‘The Polar Express’ & ‘A Christmas Carol’

Christmas Edition

Robert Zemeckis is a writer, producer, and director who first desired to go to film school not long after seeing Bonnie and Clyde with his father when it came out in 1967.  Zemeckis attended USC, where he met Bob Gale and became his writing partner.  After graduation, Zemeckis became a protégé of Steven Spielberg on the strength of his 1973 Student Academy Award-winning short film A Field of Honor.  Zemeckis’ first two feature-length directorial efforts (1978’s I Wanna Hold Your Hand and 1980’s Used Cars) were critically acclaimed but underperformed at the box office.  It was the surprise box office success of 1984′s Romancing the Stone and the even bigger box office success of Back To the Future the following year that catapulted him into bigger projects, including the groundbreaking Who Framed Roger Rabbit and Forrest Gump (which won him a Best Director Oscar).  In the last decade, Zemeckis, a longtime advocate of digital filmmaking, entered an animation phase where he directed three computer animated films using the motion capture process to record performances.  For this final Christmas edition of Animation Corner, I’ll be taking a look back at The Polar Express and Disney’s A Christmas Carol.

Co-written and directed by Zemeckis, 2004’s The Polar Express centers on a young boy who no longer believes in the magic of Christmas and takes a journey aboard a special train to the North Pole on Christmas Eve.  Featuring the voices of Tom Hanks, Daryl Sabara, Eddie Deezen, Nona Gaye, Steven Tyler, and Charles Fleischer, the film also contained additional motion capture performances from Peter Scolari and Michael Jeter.  Based on the short story by Chris Van Allsburg, this underrated computer animated film received mixed reviews from critics but ultimately became a box office hit after being written off as a holiday flop (it grossed nearly $163 million domestically on a $165 million budget, and a few holiday re-releases have added another $20 million for a domestic total of over $183 million).  The film marked the first time that Robert Zemeckis directed a film using motion capture technology as well as being the first of three animated films he would direct.  The film also marked Zemeckis’ 11th collaboration with composer Alan Silvestri, who created a short but memorable score that was filled with the Christmas spirit.  In addition to Silvestri’s score, the film also featured four songs performed by characters from the film as well as the Josh Groban-performed end credits song Believe (which scored Silvestri his second-ever Oscar nomination, this time for Best Original Song).  The so-called “controversy” surrounding the use of motion capture performances in computer animated films has prevented several worthy animated films from receiving an Oscar nod for Best Animated Feature, including this film (the terrible Dreamworks entry Shark Tale received the nod instead).  Among the film’s accolades are two Saturn Award nods, one Annie Award nod, two Critics Choice Award nods, a BAFTA Children’s Award nod, a Golden Globe nod for Best Original Song, three Academy Award nods (Best Sound Mixing, Best Sound Editing, and Best Original Song), and one Grammy Award win for Best Song Written for Motion Picture, Television or Other Visual Media.

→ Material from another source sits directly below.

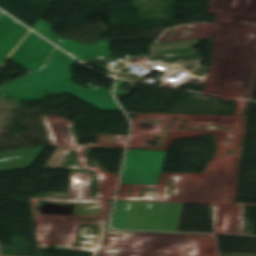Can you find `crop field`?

Written and directed by Zemeckis, 2009’s A Christmas Carol centers on an old miser named Ebenezer Scrooge who is visited by three ghosts on Christmas Eve 1843, who try to help him change his ways before it is too late.  Featuring the voices of Jim Carrey, Gary Oldman, Colin Firth, Cary Elwes, Robin Wright, Bob Hoskins, Fionnula Flanagan, and Daryl Sabara, this underrated computer animated film received mixed reviews from critics and managed to gross nearly $138 million domestically on a $200 million budget (it added $187 million internationally for a worldwide total of $325 million).  Based on the beloved book by Charles Dickens, this film marked the final (as of this writing) animated feature film of Robert Zemeckis (who returned to live action filmmaking with 2012’s Flight).  Zemeckis’ screenplay has been considered by many to be the most faithful cinematic adaptation of Dickens’ novel.  Like his previous two films (The Polar Express and 2007’s Beowulf), the motion capture process was used to digitally record the actors’ performances (many of them performing multiple roles).  Disney, which had partnered with ImageMovers Digital to make the film, would soon terminate their deal after the box office failure of 2011’s Mars Needs Moms.  The so-called controversy surrounding the motion capture process increased after the film’s release as a result of a new Oscar rule added to the Best Animated Feature category, which basically declares that animated films using the motion capture process would be deemed ineligible (the rule was added partially in response to James Cameron’s 2009 live action blockbuster Avatar, which some members of the Academy feared would be submitted for Best Animated Feature due to its heavy use of motion capture performances).  The film also marked Zemeckis’ 13th collaboration with composer Alan Silvestri, who provided another terrific Christmas-themed score.  Among the film’s accolades are a Saturn Award nod for Best Animated Film and two Kids Choice Award nods (including one win for Favorite Voice From An Animated Movie, which went to Jim Carrey).